In the blog passage about returning to London, how long had Karl Bushby rested with his family before he found himself planning the next stage of his walk?

▶ _DOCUMENT PASSAGE_
========

I was reading about Karl Bushby again this week. Those of you who have followed this blog may remember me raving about Karl – he has spent seven years walking from the tip of South America to the top of North America, and has just crossed the Bering Strait into Russia – all of this in his planned attempt to walk around the world. He is currently having a hell of a time of it, having walked through Arctic blizzards only to be arrested by the Russians on arrival. But this ins not what got me – it was something else that he wrote earlier in his blog. He said when he went back to his family for a six month break that he was at one of the lowest points in his life, seriously questioning why he was doing this walk, if he wanted to continue at all; but that after only two weeks rest, he found himself almost subconsciously thinking about and planning the next stage – and he realised that like it or not, this was his path, and he would see it through.

I guess I feel a bit the same; I think about stopping sometimes, but I know that for me, this walk is not finished. This six months has only been a taste of what I want to learn and experience in the desert; it has just been the beginning. It is an entirely different walk to that which Gary and I did last year, with packs; it has been physically much easier – but mentally far, far tougher. I feel that after this time I have really developed the skills, both mentally and practically, that I need to keep walking. And I want to use them! I want to put together a shit-hot camp, exactly the way I want it; I want to master the language, and be able to participate fully in my surroundings, rather than relying on someone else for translation. I want to cross this desert as I have dreamed of doing my whole life, and I want to do it well.

So now I am returning to London with an absolute commitment to two things: my writing career, which I have to believe will take off, even if I am not “famous enough” for publishers to take the book on just yet; and my walk, which I want more than anything to see through.

I have a lot of ideas and am trying to put a lot of them in place; but I really believe that if I have got this far, that there is nothing I cannot do.

I know one thing.

In a year’s time, I do not want to be stuck in traffic on the North Circular, on the way to another teaching job, wondering what the hell happened to my dreams. I am prepared to eat an awful lot of beans on toast, or whatever it is that starving artists and dreamers in garrets eat these days, before I let that happen.

========

▶ _PROVIDED RECORDS_

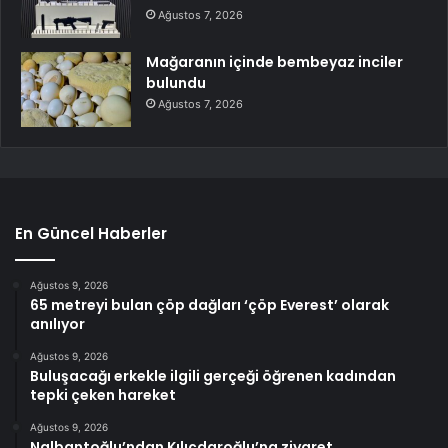
Ağustos 7, 2026
Mağaranın içinde bembeyaz inciler
bulundu
Ağustos 7, 2026
En Güncel Haberler
Ağustos 9, 2026
65 metreyi bulan çöp dağları ‘çöp Everest’ olarak
anılıyor
Ağustos 9, 2026
Buluşacağı erkekle ilgili gerçeği öğrenen kadından
tepki çeken hareket
Ağustos 9, 2026
Nalbantoğlu’ndan Kılıçdaroğlu’na ziyaret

========

▶ _ANSWER BOX_
Only two weeks.